[About this exercise]: Pull out each line below that contains the word "percent". Case matters.

[Records for the task]:
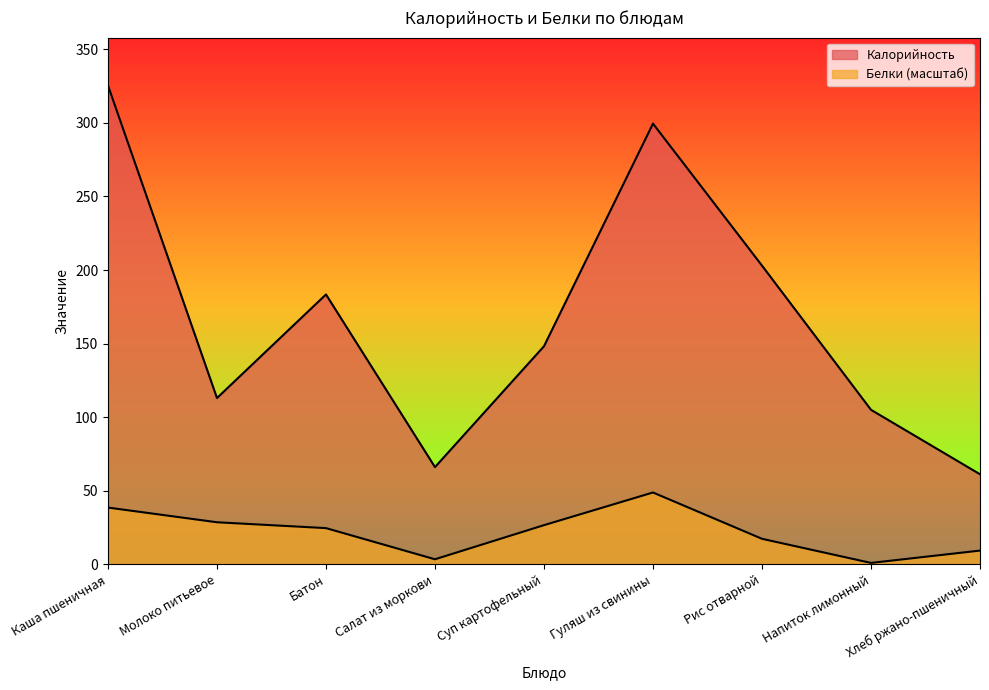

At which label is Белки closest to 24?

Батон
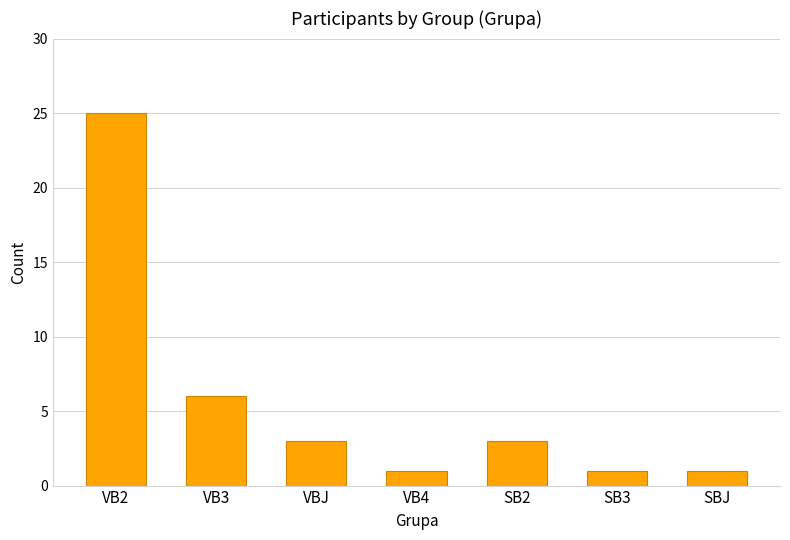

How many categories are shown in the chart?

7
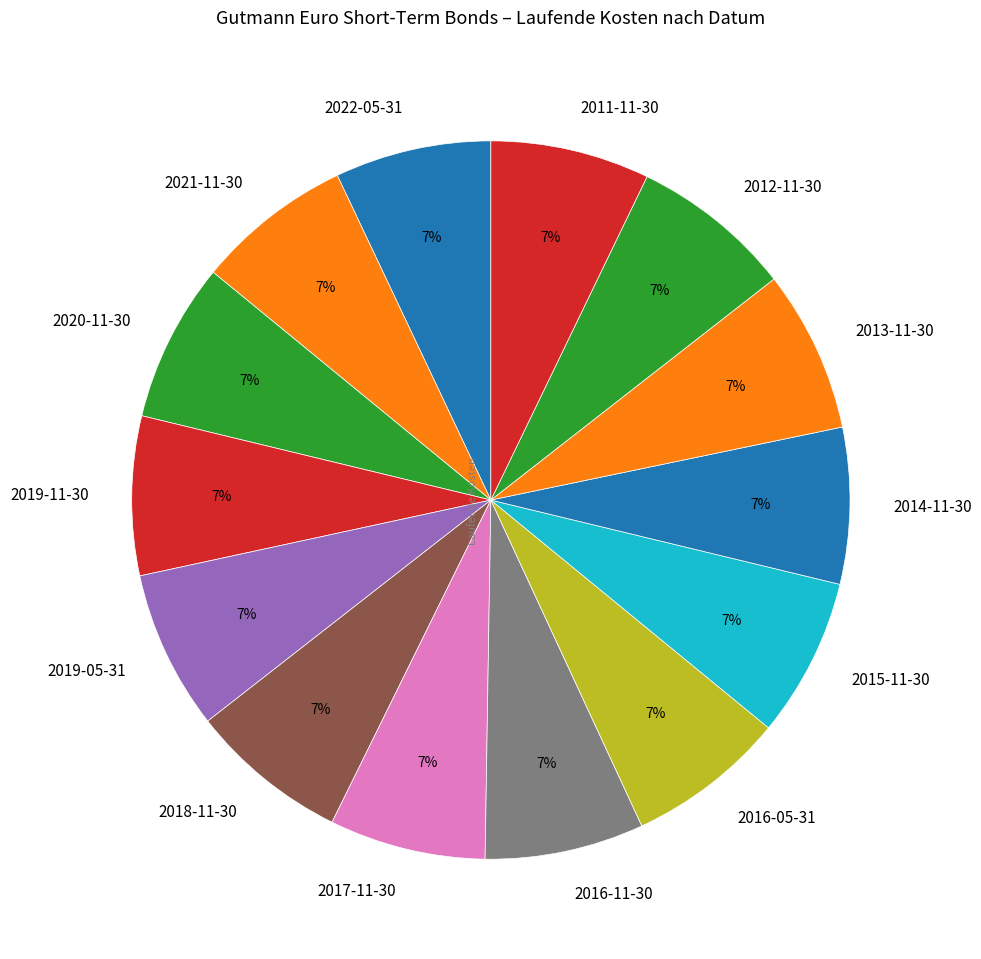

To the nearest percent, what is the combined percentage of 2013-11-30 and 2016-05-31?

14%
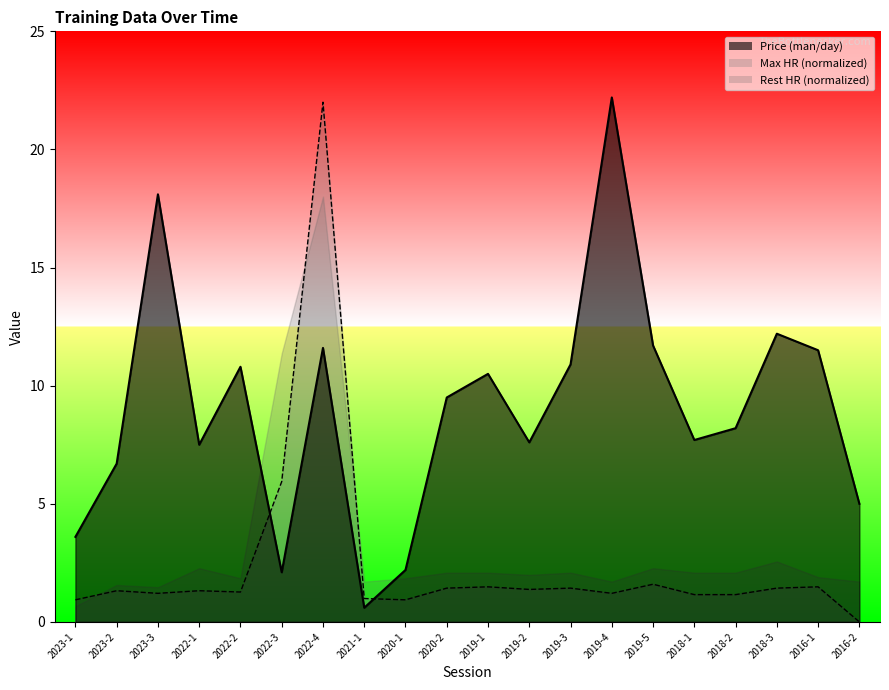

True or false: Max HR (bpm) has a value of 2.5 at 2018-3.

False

[Response to this exercise]:
To the nearest percent, what is the combined percentage of 2013-11-30 and 2016-05-31?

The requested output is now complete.